Na Ásia, há também diversos países (Tailândia, Cambodja, Sri Lanka, Laos, etc.) que se regem pelo calendário budista. Neste caso, o ano mudará em meados de Janeiro para o ano 2563. Depois há milhões de habitantes que se regem pelo calendário hindu, que tem diversas variações de país para país...
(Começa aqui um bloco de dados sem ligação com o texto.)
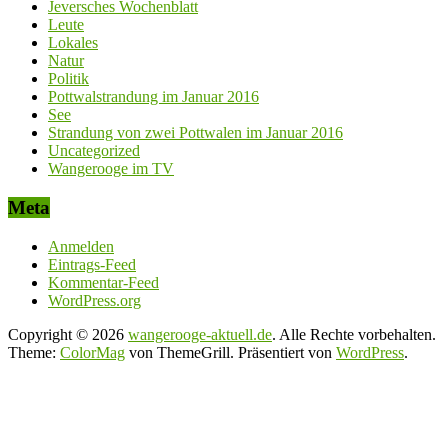
Jeversches Wochenblatt
Leute
Lokales
Natur
Politik
Pottwalstrandung im Januar 2016
See
Strandung von zwei Pottwalen im Januar 2016
Uncategorized
Wangerooge im TV
Meta
Anmelden
Eintrags-Feed
Kommentar-Feed
WordPress.org
Copyright © 2026
wangerooge-aktuell.de
. Alle Rechte vorbehalten.
Theme:
ColorMag
von ThemeGrill. Präsentiert von
WordPress
.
Os poucos exemplos descritos anteriormente revelam o quão rico e diverso é o mundo em que vivemos e que a chegada de 2019 às 0.00 horas do próxima dia 1 de Janeiro é um acontecimento relativo. Muitos países e alguns milhares de milhões de pessoas não se regem por este calendário ocidental. Portanto, quando os jornalistas anunciam com pompa e circunstância que o mundo entrou em 2019, isso é uma flagrante mentira. Ou pelo menos revela uma grande falta de rigor. Mas para os foliões, estas curiosidades de calendário pouco interessam, pois o que importa é o forrobodó e a borga. Então, para os foliões mais rijos e endinheirados, fica aqui a dica: por que não fazer um périplo pelas diversas passagens para os diferentes anos, a começar na Ásia e a acabar na América? Só na China, os festejos do novo ano duram 15 dias, bem melhor do que em Portugal, onde só duram uma noite. Fica aqui desafio. As inscrições estão abertas, o pessoal que se comece a alistar…Um bom ano novo para todos, independentemente do ano em que se encontrem!